### Kutipan Bacaan
+ + + +
Rumah Gemah Ripah dan Upaya Menumbuhkan Budaya Apresiasi

Rumah Gemah Ripah dan Upaya Menumbuhkan Budaya Apresiasi

Rumah Gemah Ripah dan penggemar memiliki kesamaan dalam mengapresiasi musik dan seni pertunjukan. -flickr-Pinterest

HARIAN DISWAY - Januari 2025, Surabaya didatangi oleh band hard core dari Italia, Golpe, dalam rangka tour South East Asia. Menuntaskan pentas di depan 200-an penggemar di venue yang begitu intim, Personal Horror Altar. 

Tak lain di balik itu semua adalah ulah dari Rumah Gemah Ripah. Kolektif yang tahun ini berumur tak muda lagi, 9 tahun. Rumah Gemah Ripah atau biasa disebut RGR adalah inisiatif dari kumpulan pemuda dari Surabaya yang pada awalnya hanya untuk menyalurkan hobby dalam dunia musik.

Pada tahun pertama terbentuk, RGR berhasil menuntaskan 10 panggung Bojakrama, sebutan dari pentas yang dibuat oleh RGR. Bojakrama sendiri adalah bahasa sansakerta yang artinya berpesta sambil makan dan minum.

BACA JUGA: Britpop Party di Jakarta, Semarak Perayaan Nostalgia dan Identitas Budaya

RGR bersaksi bahwa rugi adalah hal yang lumrah mereka dapati pada tahun-tahun awal, namun nominal kerugian sampai saat ini masih bisa ditambal dengan menggunakan dana pribadi. RGR sadar betul akan konsekuensi membuat suatu seni pertunjukan yang hanya bersumber dari pendapatan tiket.

Hal tersebut lantas tak membuat RGR berkompromi dengan alternatif sumber pendanaan instan yang sering kali mengekang kreativitas. RGR memilih jalan terjal demi menjaga stabilitas keuangan.
+ + + +
### Tujuan Tugas
Salin tanpa perubahan bagian artikel tentang Rumah Gemah Ripah yang dimulai dengan kata-kata berisi "Rumah Gemah Ripah dan penggemar" dan berakhir pada "makan dan minum.". Baris-baris di bawah ini diambil dari sumber yang berbeda.

### Bahan Hasil Ekstraksi
+ + + +
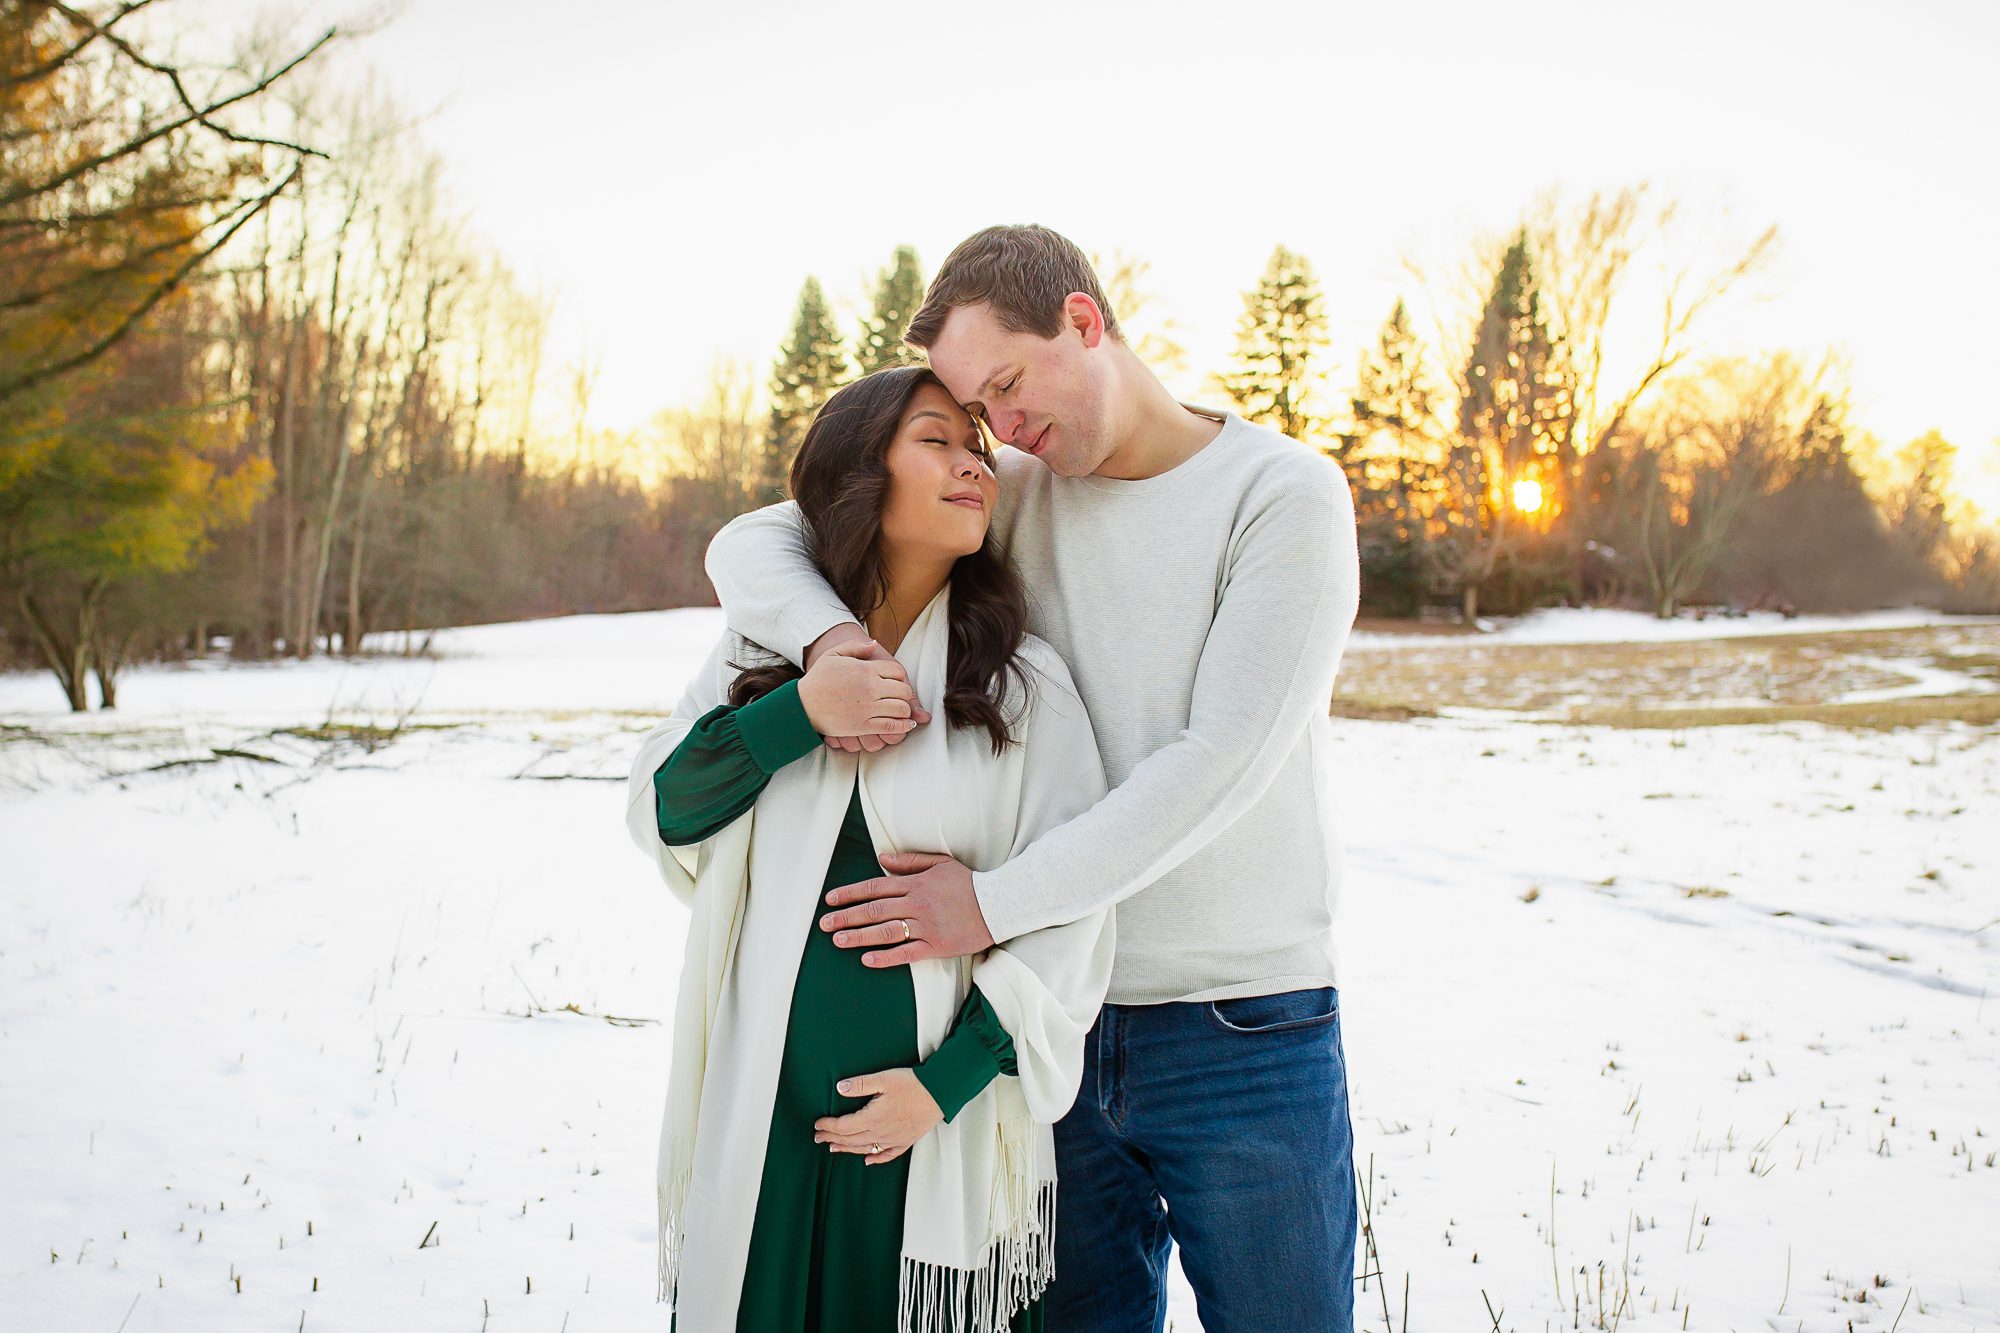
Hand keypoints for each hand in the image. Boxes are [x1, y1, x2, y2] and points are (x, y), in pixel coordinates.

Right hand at [800, 625, 930, 752]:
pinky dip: (903, 726)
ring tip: (901, 711)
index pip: (898, 672)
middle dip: (905, 694)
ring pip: (901, 709)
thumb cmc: (817, 679)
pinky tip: (906, 725)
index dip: (899, 678)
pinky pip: (892, 727)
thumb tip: (875, 644)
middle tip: (900, 698)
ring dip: (905, 710)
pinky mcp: (863, 726)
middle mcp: (870, 688)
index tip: (894, 683)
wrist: (802, 705)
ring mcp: (868, 708)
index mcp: (865, 669)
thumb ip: (856, 647)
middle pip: (904, 691)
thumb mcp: (833, 654)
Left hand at [813, 1068, 941, 1164]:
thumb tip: (840, 1088)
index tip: (817, 1125)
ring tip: (834, 1148)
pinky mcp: (905, 1141)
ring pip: (865, 1149)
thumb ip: (860, 1084)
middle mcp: (881, 1133)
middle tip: (818, 1138)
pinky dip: (875, 1159)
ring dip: (847, 1149)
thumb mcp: (884, 1078)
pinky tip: (868, 1160)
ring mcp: (893, 1139)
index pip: (843, 1126)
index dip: (828, 1126)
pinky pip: (887, 1155)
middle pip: (851, 1140)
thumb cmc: (913, 1084)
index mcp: (873, 1118)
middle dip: (832, 1138)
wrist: (940, 1094)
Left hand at [820, 852, 994, 965]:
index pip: (876, 886)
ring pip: (886, 932)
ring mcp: (926, 926)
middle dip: (846, 916)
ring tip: (838, 940)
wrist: (999, 904)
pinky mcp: (936, 946)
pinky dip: (886, 957)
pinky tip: (867, 959)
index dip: (850, 893)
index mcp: (916, 884)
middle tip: (824, 924)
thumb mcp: (940, 863)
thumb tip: (882, 858)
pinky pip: (906, 953)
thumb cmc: (969, 883)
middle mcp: (917, 904)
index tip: (830, 899)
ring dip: (859, 936)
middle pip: (874, 910)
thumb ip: (910, 861)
+ + + +
### Kolom Jawaban
Rumah Gemah Ripah dan penggemar memiliki kesamaan dalam mengapresiasi musik dan seni pertunjukan. -flickr-Pinterest

HARIAN DISWAY - Januari 2025, Surabaya didatangi oleh band hard core dari Italia, Golpe, dalam rangka tour South East Asia. Menuntaskan pentas di depan 200-an penggemar di venue yang begitu intim, Personal Horror Altar. 

Tak lain di balik itu semua adalah ulah dari Rumah Gemah Ripah. Kolektif yang tahun ini berumur tak muda lagi, 9 tahun. Rumah Gemah Ripah atau biasa disebut RGR adalah inisiatif dari kumpulan pemuda dari Surabaya yang pada awalnya hanya untuk menyalurkan hobby dalam dunia musik.

Pada tahun pertama terbentuk, RGR berhasil menuntaskan 10 panggung Bojakrama, sebutan dari pentas yang dibuat oleh RGR. Bojakrama sendiri adalah bahasa sansakerta yang artinya berpesta sambil makan dan minum.